Sea Watch, la voce di chi vive tutti i giorni il mare «Ingiusto tenerli lì, li soccorrerei con la mia barca»

«Per la legge del mare, oltre che umanamente, è ingiusto che stiano lì fermi da giorni in mezzo all’acqua». A parlare di ingiustizia, in merito alla vicenda dei 47 migranti bloccati sulla Sea Watch a poche miglia dalla costa, è anche chi con il mare ci vive. «È vero che i migranti che ospitiamo sono tanti e che anche che l’Europa dovrebbe fare la propria parte sul tema dell’immigrazione – commenta un pescatore sulla quarantina -. Questo però non significa che li possiamo lasciare lì a quindici minuti di navigazione da noi». 

Fuma una sigaretta, mentre sistema le reti dopo una mattinata passata sulla sua barca di legno bianco e azzurro. Occhi chiari e mani che mostrano i segni di un lavoro duro. «Molti di quelli che sono arrivati da noi negli ultimi anni fanno lavori umili come il mio – continua, dopo essere rientrato nel porticciolo di Riva Giuseppe Garibaldi nell’isola di Ortigia – anche se c’è sempre il rischio che finiscano nelle mani di chi ha solo interesse a sfruttarli». 

Da giorni i cittadini di Siracusa si confrontano con la presenza di una imbarcazione carica di migranti a poche bracciate dalle loro case.
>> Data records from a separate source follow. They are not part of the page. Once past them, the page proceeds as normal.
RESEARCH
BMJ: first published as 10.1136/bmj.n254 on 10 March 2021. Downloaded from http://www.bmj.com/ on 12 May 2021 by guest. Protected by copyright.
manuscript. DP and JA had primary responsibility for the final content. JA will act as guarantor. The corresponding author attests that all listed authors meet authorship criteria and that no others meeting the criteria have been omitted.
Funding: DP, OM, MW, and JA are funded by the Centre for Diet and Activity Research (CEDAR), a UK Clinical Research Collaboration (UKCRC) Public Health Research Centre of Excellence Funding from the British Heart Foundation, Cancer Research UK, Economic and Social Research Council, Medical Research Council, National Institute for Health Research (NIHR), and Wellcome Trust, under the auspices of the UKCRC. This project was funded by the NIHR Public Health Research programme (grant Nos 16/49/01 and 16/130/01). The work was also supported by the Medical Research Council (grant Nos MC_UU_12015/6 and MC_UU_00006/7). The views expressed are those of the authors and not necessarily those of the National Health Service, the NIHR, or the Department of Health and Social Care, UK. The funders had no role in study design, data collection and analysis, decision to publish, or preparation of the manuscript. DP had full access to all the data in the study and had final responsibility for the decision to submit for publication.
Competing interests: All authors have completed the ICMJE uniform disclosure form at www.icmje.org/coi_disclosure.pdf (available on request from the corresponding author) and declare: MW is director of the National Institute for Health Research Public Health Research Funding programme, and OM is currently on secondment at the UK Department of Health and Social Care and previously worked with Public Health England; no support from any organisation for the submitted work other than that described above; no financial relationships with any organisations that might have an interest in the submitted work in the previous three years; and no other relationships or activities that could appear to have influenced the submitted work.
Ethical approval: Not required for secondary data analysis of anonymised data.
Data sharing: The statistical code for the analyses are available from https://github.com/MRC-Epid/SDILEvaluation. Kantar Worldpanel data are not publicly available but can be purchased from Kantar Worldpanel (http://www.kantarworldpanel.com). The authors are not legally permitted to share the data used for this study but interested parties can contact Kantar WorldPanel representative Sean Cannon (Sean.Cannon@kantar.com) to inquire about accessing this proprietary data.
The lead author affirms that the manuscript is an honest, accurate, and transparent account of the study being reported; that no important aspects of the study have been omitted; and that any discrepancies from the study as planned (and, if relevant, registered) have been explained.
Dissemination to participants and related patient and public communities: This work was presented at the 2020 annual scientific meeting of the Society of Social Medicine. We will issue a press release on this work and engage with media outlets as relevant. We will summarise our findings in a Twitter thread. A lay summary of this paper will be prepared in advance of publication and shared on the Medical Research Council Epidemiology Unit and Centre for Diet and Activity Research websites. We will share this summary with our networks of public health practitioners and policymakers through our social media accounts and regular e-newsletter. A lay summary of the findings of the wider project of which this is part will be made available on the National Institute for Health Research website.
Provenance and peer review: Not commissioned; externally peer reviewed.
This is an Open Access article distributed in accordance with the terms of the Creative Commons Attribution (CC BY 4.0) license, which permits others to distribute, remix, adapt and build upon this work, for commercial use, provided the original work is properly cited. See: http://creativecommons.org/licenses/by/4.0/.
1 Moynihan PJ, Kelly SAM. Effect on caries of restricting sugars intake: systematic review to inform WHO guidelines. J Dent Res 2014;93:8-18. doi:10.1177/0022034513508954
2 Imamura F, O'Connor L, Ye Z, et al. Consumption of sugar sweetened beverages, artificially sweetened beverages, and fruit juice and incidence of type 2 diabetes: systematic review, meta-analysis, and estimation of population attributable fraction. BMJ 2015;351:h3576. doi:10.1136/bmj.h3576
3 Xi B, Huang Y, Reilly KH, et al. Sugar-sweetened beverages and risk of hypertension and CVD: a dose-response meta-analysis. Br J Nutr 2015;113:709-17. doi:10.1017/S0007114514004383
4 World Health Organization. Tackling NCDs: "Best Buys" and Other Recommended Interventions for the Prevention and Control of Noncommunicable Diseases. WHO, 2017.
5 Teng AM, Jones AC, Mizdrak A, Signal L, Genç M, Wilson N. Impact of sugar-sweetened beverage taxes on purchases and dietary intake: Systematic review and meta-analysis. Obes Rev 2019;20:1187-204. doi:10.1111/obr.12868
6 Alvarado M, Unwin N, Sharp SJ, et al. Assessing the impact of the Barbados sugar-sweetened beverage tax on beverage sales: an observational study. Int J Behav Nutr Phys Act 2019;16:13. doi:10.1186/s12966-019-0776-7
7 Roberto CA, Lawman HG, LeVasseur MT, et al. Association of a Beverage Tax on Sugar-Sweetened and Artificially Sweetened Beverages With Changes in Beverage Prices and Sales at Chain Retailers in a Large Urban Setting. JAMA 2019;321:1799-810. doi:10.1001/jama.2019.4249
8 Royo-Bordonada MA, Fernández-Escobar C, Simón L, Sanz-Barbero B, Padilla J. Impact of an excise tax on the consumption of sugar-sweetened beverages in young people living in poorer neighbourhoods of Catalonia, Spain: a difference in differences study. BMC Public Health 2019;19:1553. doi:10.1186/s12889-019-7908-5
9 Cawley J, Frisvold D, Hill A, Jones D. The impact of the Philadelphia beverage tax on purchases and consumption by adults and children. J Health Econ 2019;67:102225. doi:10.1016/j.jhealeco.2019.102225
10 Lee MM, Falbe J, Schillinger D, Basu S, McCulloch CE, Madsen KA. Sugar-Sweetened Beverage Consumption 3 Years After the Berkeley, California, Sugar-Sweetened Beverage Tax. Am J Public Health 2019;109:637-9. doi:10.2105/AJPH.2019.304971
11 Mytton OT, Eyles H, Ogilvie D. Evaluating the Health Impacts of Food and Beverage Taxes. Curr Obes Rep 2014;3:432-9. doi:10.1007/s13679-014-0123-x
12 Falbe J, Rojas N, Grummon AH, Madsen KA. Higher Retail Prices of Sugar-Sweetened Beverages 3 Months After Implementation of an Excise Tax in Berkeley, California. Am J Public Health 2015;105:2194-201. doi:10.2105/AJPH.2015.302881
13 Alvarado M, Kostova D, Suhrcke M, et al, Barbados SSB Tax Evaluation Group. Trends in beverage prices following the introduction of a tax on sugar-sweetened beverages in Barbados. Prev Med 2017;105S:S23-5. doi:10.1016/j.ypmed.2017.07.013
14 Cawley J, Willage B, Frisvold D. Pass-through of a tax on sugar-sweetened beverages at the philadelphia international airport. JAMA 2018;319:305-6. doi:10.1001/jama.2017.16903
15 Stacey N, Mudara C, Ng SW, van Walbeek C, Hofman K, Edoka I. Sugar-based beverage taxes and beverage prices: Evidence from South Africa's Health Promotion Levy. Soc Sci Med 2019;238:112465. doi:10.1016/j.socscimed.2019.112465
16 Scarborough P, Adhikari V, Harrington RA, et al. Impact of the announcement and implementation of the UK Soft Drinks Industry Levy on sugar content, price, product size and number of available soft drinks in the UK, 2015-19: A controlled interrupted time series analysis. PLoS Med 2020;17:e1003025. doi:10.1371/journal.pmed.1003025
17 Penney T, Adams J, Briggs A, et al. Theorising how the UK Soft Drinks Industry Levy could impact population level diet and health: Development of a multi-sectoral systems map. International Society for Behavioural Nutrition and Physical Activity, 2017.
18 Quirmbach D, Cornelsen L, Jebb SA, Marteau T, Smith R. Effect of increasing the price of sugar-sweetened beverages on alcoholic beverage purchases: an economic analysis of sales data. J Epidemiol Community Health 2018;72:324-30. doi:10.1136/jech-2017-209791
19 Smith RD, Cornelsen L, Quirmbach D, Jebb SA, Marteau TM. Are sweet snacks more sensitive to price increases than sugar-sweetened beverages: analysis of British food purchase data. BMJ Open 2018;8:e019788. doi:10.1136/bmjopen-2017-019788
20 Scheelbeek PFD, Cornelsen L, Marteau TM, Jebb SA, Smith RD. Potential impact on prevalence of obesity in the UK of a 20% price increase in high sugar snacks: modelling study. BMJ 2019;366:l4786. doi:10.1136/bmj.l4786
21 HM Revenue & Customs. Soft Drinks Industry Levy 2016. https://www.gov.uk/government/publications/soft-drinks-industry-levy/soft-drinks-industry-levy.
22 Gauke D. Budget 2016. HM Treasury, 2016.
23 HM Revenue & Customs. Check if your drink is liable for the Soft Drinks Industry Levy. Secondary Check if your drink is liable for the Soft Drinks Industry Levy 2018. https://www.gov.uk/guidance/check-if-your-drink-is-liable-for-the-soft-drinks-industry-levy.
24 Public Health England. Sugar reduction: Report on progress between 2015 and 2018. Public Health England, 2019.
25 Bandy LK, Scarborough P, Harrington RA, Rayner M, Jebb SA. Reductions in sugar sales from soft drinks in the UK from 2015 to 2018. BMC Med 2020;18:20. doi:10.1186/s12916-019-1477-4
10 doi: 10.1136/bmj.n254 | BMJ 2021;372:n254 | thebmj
In città la vita continua a scorrere normalmente, eppure i discorsi ruotano quasi tutti attorno a questo. Le posizioni, come immaginabile, sono due. C’è una minoranza che manifesta di fronte al mare o davanti al tempio di Apollo a suon di canti e con striscioni come #scendeteli, mentre dalla parte opposta ci sono i cittadini che si trovano d’accordo con le decisioni fin qui assunte dal ministro Salvini. 

In questa diatriba, che si manifesta soprattutto sui social network, qualcuno ha tirato in ballo anche chi il mare lo conosce e lo vive ogni giorno. «Abbiamo letto su Facebook – dice un signore sulla sessantina davanti a un bar – che i pescatori di contrada Stentinello (nella zona di Santa Panagia dove si stanno svolgendo alcuni dei presidi dei manifestanti, ndr) avrebbero lamentato che canti e urla degli attivisti starebbero minando il loro lavoro perché fanno scappare i pesci. Ma a me – specifica l’uomo – risulta che lì pescatori non ce ne siano». E, in realtà, è difficile immaginare che qualcuno possa prendere in mano una canna e lanciare l’amo in uno specchio di mare su cui si affaccia, a destra, il colosso della zona industriale siracusana.

Al contempo c’è chi preferirebbe che l’amministrazione comunale si concentrasse sui problemi quotidiani. «Non è normale che il nostro sindaco si interessi a questi migranti senza pensare prima alle priorità di noi cittadini siracusani», commenta un cliente. Discorsi da bar che assumono forme di analisi politica. «Ci sarebbe una ringhiera del lungomare di Levante da sistemare e tanti siracusani poveri e senza lavoro a cui trovare una sistemazione immediata», gli fa eco un altro. Anche se per tutti è chiaro che, comunque la si pensi, questi non sono giorni come altri. «L’Italia e la Sicilia non possono essere la soluzione a tutto, ma se quelle persone a bordo finissero in mare, io andrei immediatamente a prenderli con la mia barca. Esattamente come farei con ogni altro essere umano», conclude il pescatore.